What happens when a bunch of children’s literature writers gather together in a creative venue? The answer is a day of creative expression and constructive critique. The SCBWI Peer 2 Peer Critiquenic took place at the Skirball Cultural Center a couple of months ago. The weather graced us with a perfect spring afternoon. Arriving early, and carrying my lunch bag, I stepped up to the check-in table. The registration process was organized and easy. I was the first in my group (young adult) to arrive and was assigned to welcome the rest of the party. I waved a cute animal mask courtesy of SCBWI, greeted and mingled with fellow friendly writers. It was wonderful to run into others I’d meet through various schmoozes.
Once the groups were full and participants signed in, we were encouraged to find a comfortable spot and begin our session. Parties of four and five people spread out. Like children on a scavenger hunt, we sought our ideal workspace. My group selected the patio. We were in good company. Several other SCBWI participants were at nearby tables.
We took out our work and introduced ourselves. Our uniting threads were the genre and our interest in expressing thoughts in creative form for teens. A critique style was selected, and it was determined that we would read each other’s works out loud. (When you read your own work, it’s common to verbally correct or fill-in missing words. However, when someone else reads it, you are able to hear the bump of clunky sentences and notice sections that need revisions.) Using the sandwich approach: a compliment, suggestion for improvement and follow up with a compliment, we launched into the process. Like the groups around us, there were phrases read that solicited laughter, a couple of gasps of surprise and a yearning to read more work by these talented writers. At the halfway point, we broke for lunch. Conversation flowed as we got to know each other over sandwiches, fruit and chips like children on the school yard.
Full and ready for more feedback, we dove back into the critique session. Each person received feedback about areas that need clarification and questions were asked about how to make certain paragraphs stronger. As the sun shifted position and the afternoon wound down, we realized our time was drawing to a close. Goodbyes were said and email addresses exchanged. I gathered my copies and stepped back into the Cultural Center.

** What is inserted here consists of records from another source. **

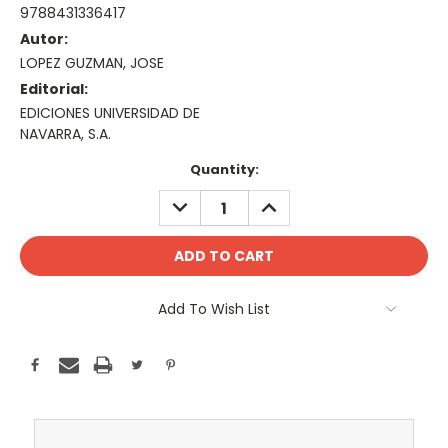
9788431336417
Autor:
LOPEZ GUZMAN, JOSE
Editorial:
EDICIONES UNIVERSIDAD DE
NAVARRA, S.A.
Current
Quantity:
Stock:
DECREASE
INCREASE
QUANTITY:
QUANTITY:
Add To Wish List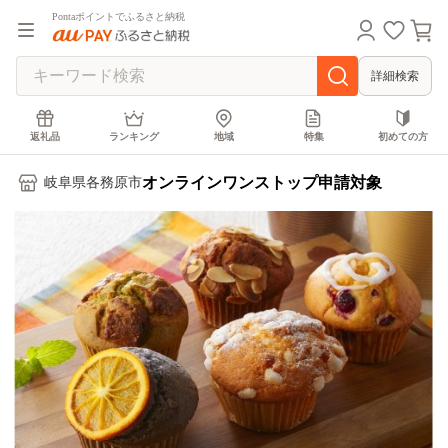
Pontaポイントでふるさと納税
詳細検索
返礼品
ランキング
地域
特集
初めての方
オンラインワンストップ申請対象
岐阜県各務原市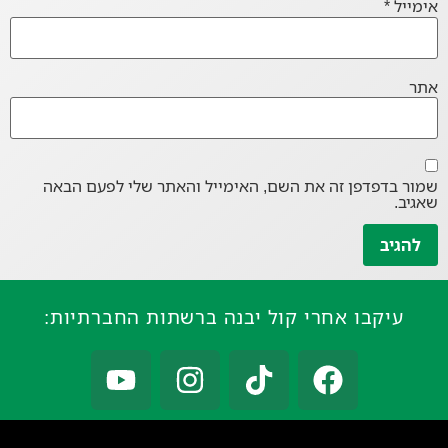
אימייל
*
אתר
שמור בדפדפן זה את השם, האימייל והאתר שלי לפעם הבאה
שאגיב.
עיקבו אחרי קול יבנה ברשתות החברתיות: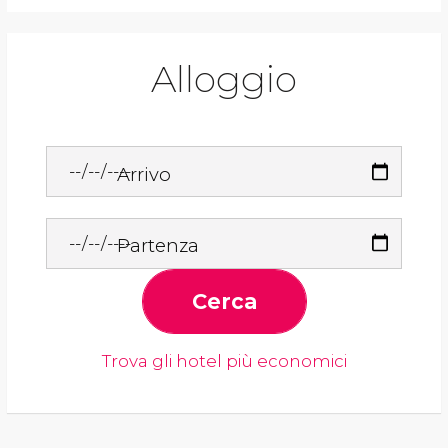
Alloggio
Arrivo
Partenza
Cerca
Trova gli hotel più economici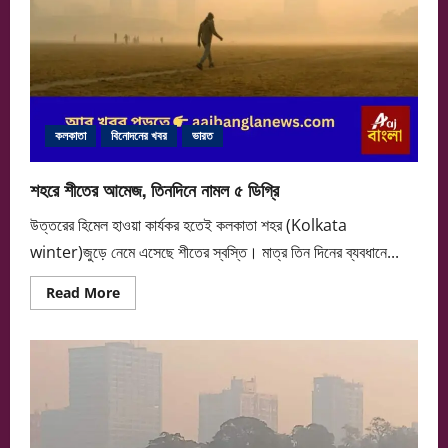
কলকাতা
বিনোদনের খবর
ভারত
শহরে শীতের আমেজ, তিনদিনে নামল ৫ ডিগ্রি
উত্তরের হিমেল হাওয়া কার্যকর হতেই কলকাতা শহর (Kolkata
winter)জুড়ে নেমে এসেছে শীতের স্বস্তি। মাত্র তিন দিনের ব্যবধানে...
Read
Read More
more
about
শহরে
শীতের
আমেজ,
তিনদিনে
নামল
৫
ডিগ্রি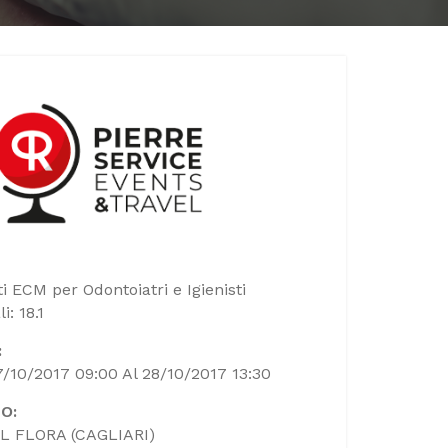
ti ECM per Odontoiatri e Igienisti
i: 18.1
:
7/10/2017 09:00 Al 28/10/2017 13:30
O:
L FLORA (CAGLIARI)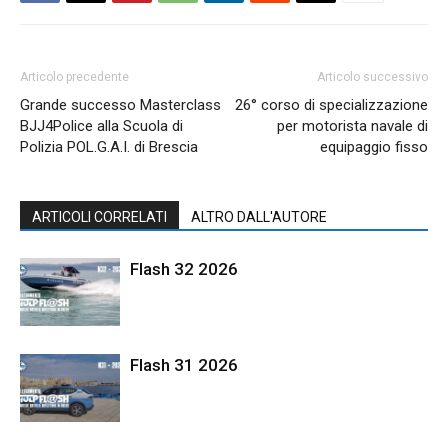
Articolo precedente
Articolo successivo
Grande successo Masterclass
26° corso di specializzazione
BJJ4Police alla Scuola di
per motorista navale di
Polizia POL.G.A.I. di Brescia
equipaggio fisso
ARTICOLI CORRELATI
ALTRO DALL'AUTORE
Flash 32 2026
Flash 31 2026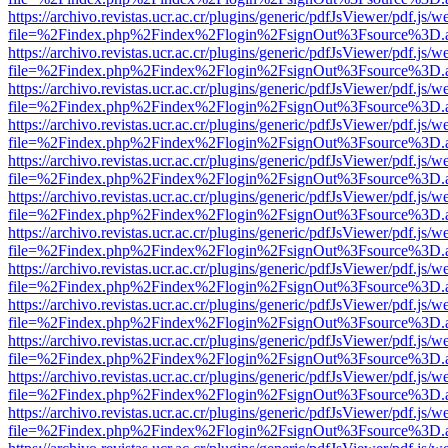
https://archivo.revistas.ucr.ac.cr/plugins/generic/pdfJsViewer/pdf.js/
file=%2Findex.php%2Findex%2Flogin%2FsignOut%3Fsource%3D.ame
https://archivo.revistas.ucr.ac.cr/plugins/generic/pdfJsViewer/pdf.js/
file=%2Findex.php%2Findex%2Flogin%2FsignOut%3Fsource%3D.ame
https://archivo.revistas.ucr.ac.cr/plugins/generic/pdfJsViewer/pdf.js/
file=%2Findex.php%2Findex%2Flogin%2FsignOut%3Fsource%3D.ame
https://archivo.revistas.ucr.ac.cr/plugins/generic/pdfJsViewer/pdf.js/
file=%2Findex.php%2Findex%2Flogin%2FsignOut%3Fsource%3D.ame
https://archivo.revistas.ucr.ac.cr/plugins/generic/pdfJsViewer/pdf.js/
file=%2Findex.php%2Findex%2Flogin%2FsignOut%3Fsource%3D.ame
https://archivo.revistas.ucr.ac.cr/plugins/generic/pdfJsViewer/pdf.js/
file=%2Findex.php%2Findex%2Flogin%2FsignOut%3Fsource%3D.ame
https://archivo.revistas.ucr.ac.cr/plugins/generic/pdfJsViewer/pdf.js/
file=%2Findex.php%2Findex%2Flogin%2FsignOut%3Fsource%3D.ame
https://archivo.revistas.ucr.ac.cr/plugins/generic/pdfJsViewer/pdf.js/
file=%2Findex.php%2Findex%2Flogin%2FsignOut%3Fsource%3D.ame
https://archivo.revistas.ucr.ac.cr/plugins/generic/pdfJsViewer/pdf.js/
file=%2Findex.php%2Findex%2Flogin%2FsignOut%3Fsource%3D.ame
https://archivo.revistas.ucr.ac.cr/plugins/generic/pdfJsViewer/pdf.js/
file=%2Findex.php%2Findex%2Flogin%2FsignOut%3Fsource%3D.ame
https://archivo.revistas.ucr.ac.cr/plugins/generic/pdfJsViewer/pdf.js/
file=%2Findex.php%2Findex%2Flogin%2FsignOut%3Fsource%3D.ame
https://archivo.revistas.ucr.ac.cr/plugins/generic/pdfJsViewer/pdf.js/
file=%2Findex.php%2Findex%2Flogin%2FsignOut%3Fsource%3D.ame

I spent some time in an interactive 1970s lifestyle exhibit. I felt six years old again as I saw toys and furniture that were a part of my childhood. If only there had been a little oven that baked cakes with a light bulb. Every few minutes, those of us who remembered when all the stuff in the room was cool, exchanged little smiles. Thanks Skirball for helping us skip down memory lane.

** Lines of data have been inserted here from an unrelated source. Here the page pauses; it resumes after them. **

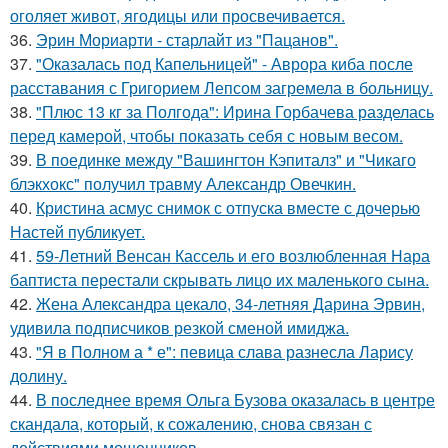
оголяет живот, ягодицы или просвечивается.
36.
Эрин Мориарти - старлайт из "Пацанов".
37.
"Оказалась под Капельницей" - Аврора киба после
расставания с Григорием Лепсом загремела в больницу.
38.
"Плюс 13 кг за Полгода": Ирина Горбачева разделась
перед камерой, чтобы показать себя с новым весом.
39.
В поединке между "Вашингтон Кэпиталз" и "Чикаго
блэкхокс" получил травму Александр Овечкин.
40.
Кристина асмус снимок с отпуска вместе с дочерью
Настей публикует.
41.
59-Летний Венсан Кассель и его возлюбленная Нара
баптиста перестали скрывать лицо их маленького сына.
42.
Жена Александра цекало, 34-летняя Дарина Эрвин,
удивила подписчиков резкой сменой имиджа.
43.
"Я в Полном а * е": певица слава разнесла Ларису
долину.
44.
В последнее время Ольга Бузова оказалась в центре
скандала, который, к сожалению, снова связан с
действиями мошенников.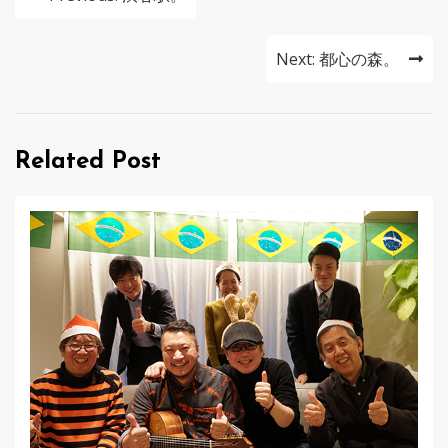
稿
ナ
Next:
都心の森。
ビ
ゲ
Related Post
ー
シ
ョ
ン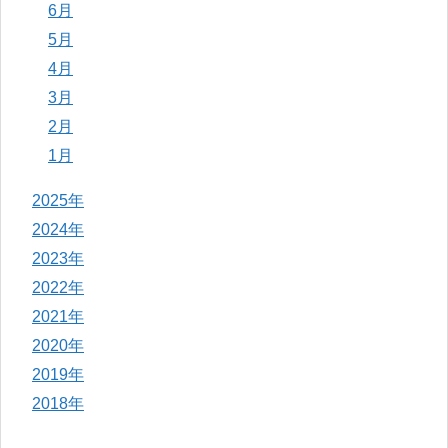
6月
5月
4月
3月
2月
1月
2025年
2024年
2023年
2022年
2021年
2020年
2019年
2018年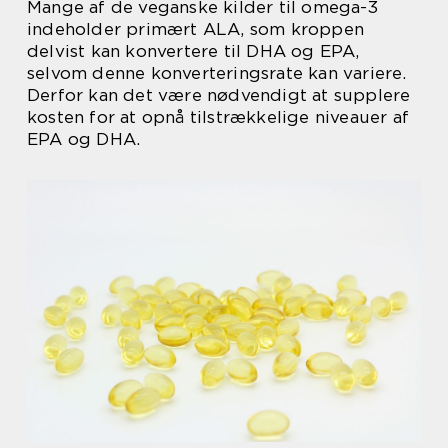
Mange af de veganske kilder til omega-3
indeholder primært ALA, som kroppen
delvist kan konvertere til DHA og EPA,
selvom denne konverteringsrate kan variere.
Derfor kan det være nødvendigt at supplere
kosten for at opnå tilstrækkelige niveauer af
EPA og DHA.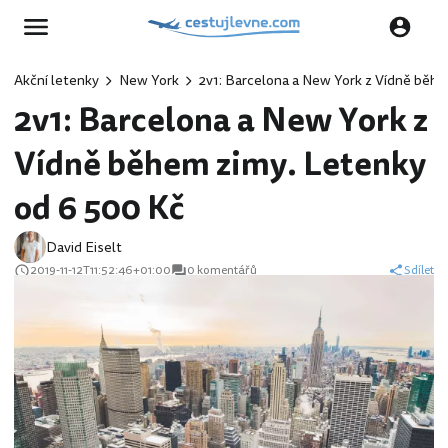
Akční letenky
New York
2v1: Barcelona a New York z Vídně běh
2v1: Barcelona a New York z
Vídně během zimy. Letenky
od 6 500 Kč
David Eiselt
2019-11-12T11:52:46+01:00
0 komentářů
Sdílet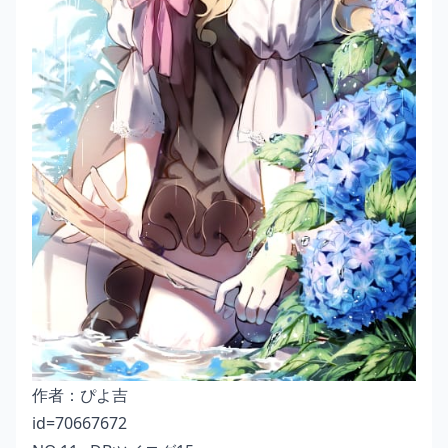
作者：
ぴよ吉
id=70667672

On the way home, I rode on a buzz of the day’s creative energy. Here are three takeaway:
- SCBWI rocks! They put together a great Critiquenic. The Los Angeles chapter of the Society of Children’s Book Writers & Illustrators ensured the registration process was organized and easy. Writers were welcomed and knew that they would experience a special day.

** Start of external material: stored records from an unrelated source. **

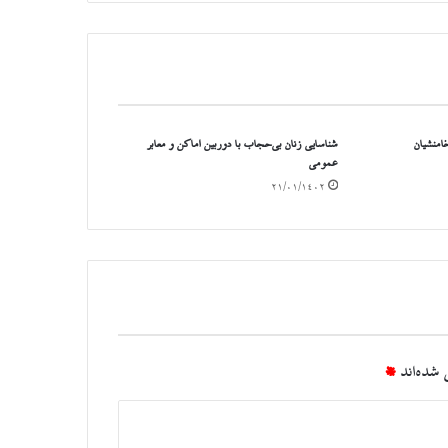
امنشیان
شناسایی زنان بی‌حجاب با دوربین‌ اماکن و معابر
عمومی
۲۱/۰۱/۱۴۰۲
شده‌اند
*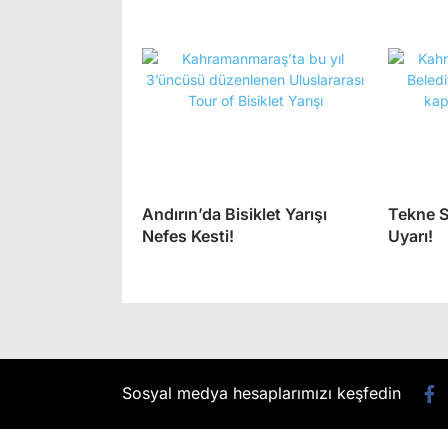
Andırın’da Bisiklet Yarışı
Tekne S
Nefes Kesti!
Uyarı!
Sosyal medya hesaplarımızı keşfedin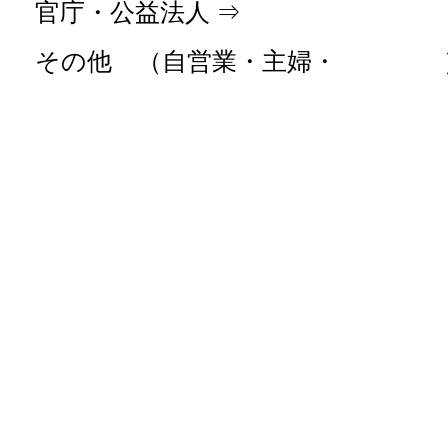
官庁・公益法人 ⇒
その他 （自営業・主婦・ 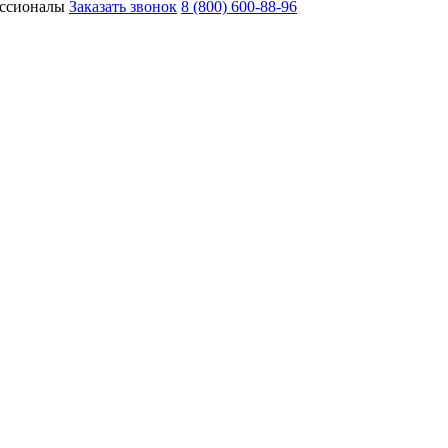
ессионалы
Заказать звонок
8 (800) 600-88-96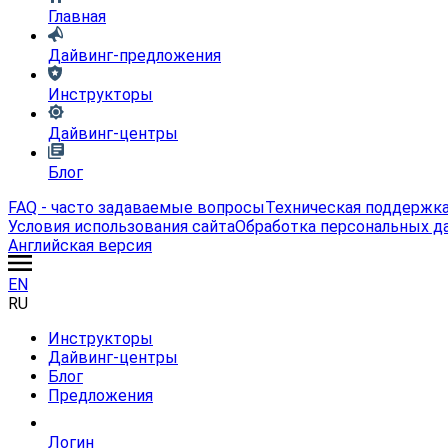
Главная
Дайвинг-предложения
Инструкторы
Дайвинг-центры
Блог
FAQ - часто задаваемые вопросы
Техническая поддержк
Условия использования сайта
Обработка персональных д
Английская версия
EN
RU
Инструкторы
Дайвинг-центры
Блог
Предложения
Логин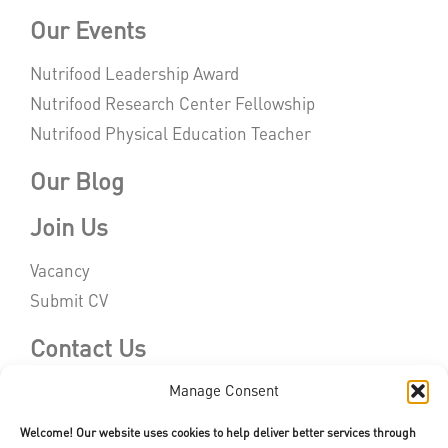
Our Events
Nutrifood Leadership Award
Nutrifood Research Center Fellowship
Nutrifood Physical Education Teacher
Our Blog
Join Us
Vacancy
Submit CV
Contact Us
Manage Consent
Welcome! Our website uses cookies to help deliver better services through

- Sometimes you need an additional set of eyes and nonbiased parties to read your work. The group caught clichés my writers’ group missed.
- SCBWI events refuel the creative well. The location and support from fellow writers lifts the spirit. How could you not feel creativity jazzed after hanging out with creative minds?
If you missed it the June Peer 2 Peer Critiquenic, I suggest you attend next year.
Participant Sandi Michaelian described the day best:
“I enjoyed the critique day very much! I received helpful and creative feedback that I could incorporate into my story. My group was supportive and nice. I look forward to going next year.”